Monday, August 24, 2009
N.M. Considering Cuts to Medicaid
By Barry Massey
SANTA FE — State government's largest health care program faces a serious budget shortfall that could balloon to $300 million next year, forcing Gov. Bill Richardson's administration to start planning for cutbacks in Medicaid.
Options range from reducing or eliminating benefits, such as dental care for poor adults, to lowering the reimbursement rates for doctors and other providers, according to New Mexico Human Services Secretary Pam Hyde.
If drastic cost-cutting becomes necessary, she said, the state might need to scrap entire portions of Medicaid, such as a program to help low-income workers with insurance coverage, or revamp Medicaid to provide a minimum amount of services.
"We know there is going to be some cost containment. The only question is how much," Hyde said in an interview last week.

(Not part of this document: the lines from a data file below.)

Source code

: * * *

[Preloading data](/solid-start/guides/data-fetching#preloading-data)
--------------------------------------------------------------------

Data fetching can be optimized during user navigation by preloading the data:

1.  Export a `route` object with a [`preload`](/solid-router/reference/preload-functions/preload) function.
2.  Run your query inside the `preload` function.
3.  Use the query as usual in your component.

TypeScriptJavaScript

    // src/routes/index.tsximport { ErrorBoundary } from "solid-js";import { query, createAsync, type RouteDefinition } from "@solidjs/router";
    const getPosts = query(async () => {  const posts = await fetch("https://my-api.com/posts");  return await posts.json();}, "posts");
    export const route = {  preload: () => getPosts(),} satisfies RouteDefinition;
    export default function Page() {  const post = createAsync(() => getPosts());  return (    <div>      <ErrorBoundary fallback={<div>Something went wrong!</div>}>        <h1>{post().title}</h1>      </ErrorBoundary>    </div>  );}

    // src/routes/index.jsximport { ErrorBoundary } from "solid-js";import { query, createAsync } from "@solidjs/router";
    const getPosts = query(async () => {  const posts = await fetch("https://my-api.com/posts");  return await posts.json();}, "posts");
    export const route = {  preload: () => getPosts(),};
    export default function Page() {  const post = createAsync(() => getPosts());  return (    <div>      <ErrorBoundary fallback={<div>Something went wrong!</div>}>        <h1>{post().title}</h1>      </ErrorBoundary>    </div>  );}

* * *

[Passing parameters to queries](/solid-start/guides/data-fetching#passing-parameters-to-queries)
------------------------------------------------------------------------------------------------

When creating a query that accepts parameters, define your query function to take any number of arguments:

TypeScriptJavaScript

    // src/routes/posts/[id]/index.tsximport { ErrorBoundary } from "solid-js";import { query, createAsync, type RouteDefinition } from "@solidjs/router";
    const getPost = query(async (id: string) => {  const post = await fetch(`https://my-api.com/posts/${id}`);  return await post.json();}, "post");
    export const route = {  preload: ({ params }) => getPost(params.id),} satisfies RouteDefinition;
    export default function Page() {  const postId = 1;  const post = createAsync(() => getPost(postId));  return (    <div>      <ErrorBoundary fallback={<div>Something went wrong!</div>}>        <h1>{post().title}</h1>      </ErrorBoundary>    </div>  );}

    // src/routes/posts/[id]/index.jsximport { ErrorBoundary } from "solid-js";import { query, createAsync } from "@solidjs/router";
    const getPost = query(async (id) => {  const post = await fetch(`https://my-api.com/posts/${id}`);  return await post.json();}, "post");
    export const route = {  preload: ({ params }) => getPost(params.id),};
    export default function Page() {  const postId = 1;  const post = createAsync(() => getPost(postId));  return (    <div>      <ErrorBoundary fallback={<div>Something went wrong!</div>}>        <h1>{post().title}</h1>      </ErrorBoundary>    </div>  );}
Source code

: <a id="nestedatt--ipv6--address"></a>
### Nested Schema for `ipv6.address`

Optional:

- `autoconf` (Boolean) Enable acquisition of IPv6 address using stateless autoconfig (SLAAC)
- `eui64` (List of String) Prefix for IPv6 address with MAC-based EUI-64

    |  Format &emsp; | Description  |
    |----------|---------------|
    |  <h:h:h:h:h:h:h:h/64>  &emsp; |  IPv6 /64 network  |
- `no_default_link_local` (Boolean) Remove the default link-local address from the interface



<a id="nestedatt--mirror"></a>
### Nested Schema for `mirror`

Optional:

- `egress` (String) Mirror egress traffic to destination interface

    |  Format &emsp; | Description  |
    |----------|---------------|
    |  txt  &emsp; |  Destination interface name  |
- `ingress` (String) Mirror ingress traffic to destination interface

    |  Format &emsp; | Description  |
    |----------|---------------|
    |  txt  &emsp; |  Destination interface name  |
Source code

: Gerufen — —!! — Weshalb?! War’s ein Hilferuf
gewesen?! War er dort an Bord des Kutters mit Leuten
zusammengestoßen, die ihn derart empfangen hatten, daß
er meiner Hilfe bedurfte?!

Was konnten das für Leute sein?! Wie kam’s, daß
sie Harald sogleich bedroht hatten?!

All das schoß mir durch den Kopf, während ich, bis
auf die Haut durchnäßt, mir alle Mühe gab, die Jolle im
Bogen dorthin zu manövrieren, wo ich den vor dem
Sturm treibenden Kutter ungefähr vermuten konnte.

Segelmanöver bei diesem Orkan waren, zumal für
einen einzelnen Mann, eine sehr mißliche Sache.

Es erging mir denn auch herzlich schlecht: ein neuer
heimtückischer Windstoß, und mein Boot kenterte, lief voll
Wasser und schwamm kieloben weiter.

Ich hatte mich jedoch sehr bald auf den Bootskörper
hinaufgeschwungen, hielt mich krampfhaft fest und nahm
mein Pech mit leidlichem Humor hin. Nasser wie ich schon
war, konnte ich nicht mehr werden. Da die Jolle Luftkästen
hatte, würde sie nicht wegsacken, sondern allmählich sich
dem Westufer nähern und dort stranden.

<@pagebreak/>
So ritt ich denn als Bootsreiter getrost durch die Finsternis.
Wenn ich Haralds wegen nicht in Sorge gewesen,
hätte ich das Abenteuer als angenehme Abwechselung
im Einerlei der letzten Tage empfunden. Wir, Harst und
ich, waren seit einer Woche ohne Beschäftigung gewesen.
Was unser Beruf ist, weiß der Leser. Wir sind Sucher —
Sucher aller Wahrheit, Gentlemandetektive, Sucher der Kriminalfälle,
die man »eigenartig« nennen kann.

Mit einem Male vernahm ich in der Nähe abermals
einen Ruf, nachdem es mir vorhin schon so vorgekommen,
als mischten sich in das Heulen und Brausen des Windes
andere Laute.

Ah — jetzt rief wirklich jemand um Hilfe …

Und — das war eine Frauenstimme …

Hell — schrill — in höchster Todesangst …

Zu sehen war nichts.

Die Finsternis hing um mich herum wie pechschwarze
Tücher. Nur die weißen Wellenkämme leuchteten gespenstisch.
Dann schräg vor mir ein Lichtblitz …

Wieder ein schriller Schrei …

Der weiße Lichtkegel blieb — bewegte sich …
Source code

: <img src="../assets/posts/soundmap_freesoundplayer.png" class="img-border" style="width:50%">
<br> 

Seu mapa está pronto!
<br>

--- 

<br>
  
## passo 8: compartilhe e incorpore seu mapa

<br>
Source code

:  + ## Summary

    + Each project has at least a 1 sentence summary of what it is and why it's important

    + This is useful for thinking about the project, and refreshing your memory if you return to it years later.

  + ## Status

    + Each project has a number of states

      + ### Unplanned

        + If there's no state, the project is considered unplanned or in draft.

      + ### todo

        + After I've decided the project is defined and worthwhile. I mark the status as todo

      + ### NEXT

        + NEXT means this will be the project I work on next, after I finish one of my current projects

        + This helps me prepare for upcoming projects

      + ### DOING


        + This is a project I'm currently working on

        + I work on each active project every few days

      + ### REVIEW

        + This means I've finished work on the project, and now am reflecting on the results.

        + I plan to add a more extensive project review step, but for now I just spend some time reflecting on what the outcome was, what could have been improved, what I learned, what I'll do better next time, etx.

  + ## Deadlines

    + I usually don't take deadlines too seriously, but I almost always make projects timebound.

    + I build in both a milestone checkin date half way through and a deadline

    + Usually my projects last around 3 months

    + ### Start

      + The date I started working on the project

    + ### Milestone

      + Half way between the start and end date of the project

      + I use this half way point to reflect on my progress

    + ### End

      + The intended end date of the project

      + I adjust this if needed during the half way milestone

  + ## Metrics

Nearly one in four New Mexicans receive all or part of their health care through the Human Service Department's medical assistance services. Medicaid covers uninsured children, poor adults and disabled New Mexicans. Its services include long-term care for the elderly.
The bleak budget outlook for Medicaid adds to financial problems confronting the state. Because New Mexico's revenues are much weaker than expected, legislators plan to meet in a special session this fall to consider cutting spending to balance this year's $5.5 billion budget.
Medicaid accounts for about 11 percent of state spending.
The program's costs are projected to exceed its budget by $35 million to $40 million this year, and the shortfall could grow to $200 million to $300 million in the 2011 fiscal year that starts next July, according to the department. Hyde cautions that the cost projections are preliminary and it's possible this year's financial squeeze for Medicaid could lessen if New Mexico qualifies for more federal matching money because of rising unemployment.
Medicaid's costs have grown during the recession as more people ask for help. There's been a nearly 10 percent enrollment increase since mid-2008, according to Hyde. The fallout of Medicaid cutbacks on families and New Mexico's health care system worries social services advocates, who are lobbying the Legislature to raise taxes rather than cut spending for services like Medicaid.
Bill Jordan, policy director for New Mexico Voices for Children, points out that for every dollar the state spends on Medicaid, the federal government provides about $4 for the program.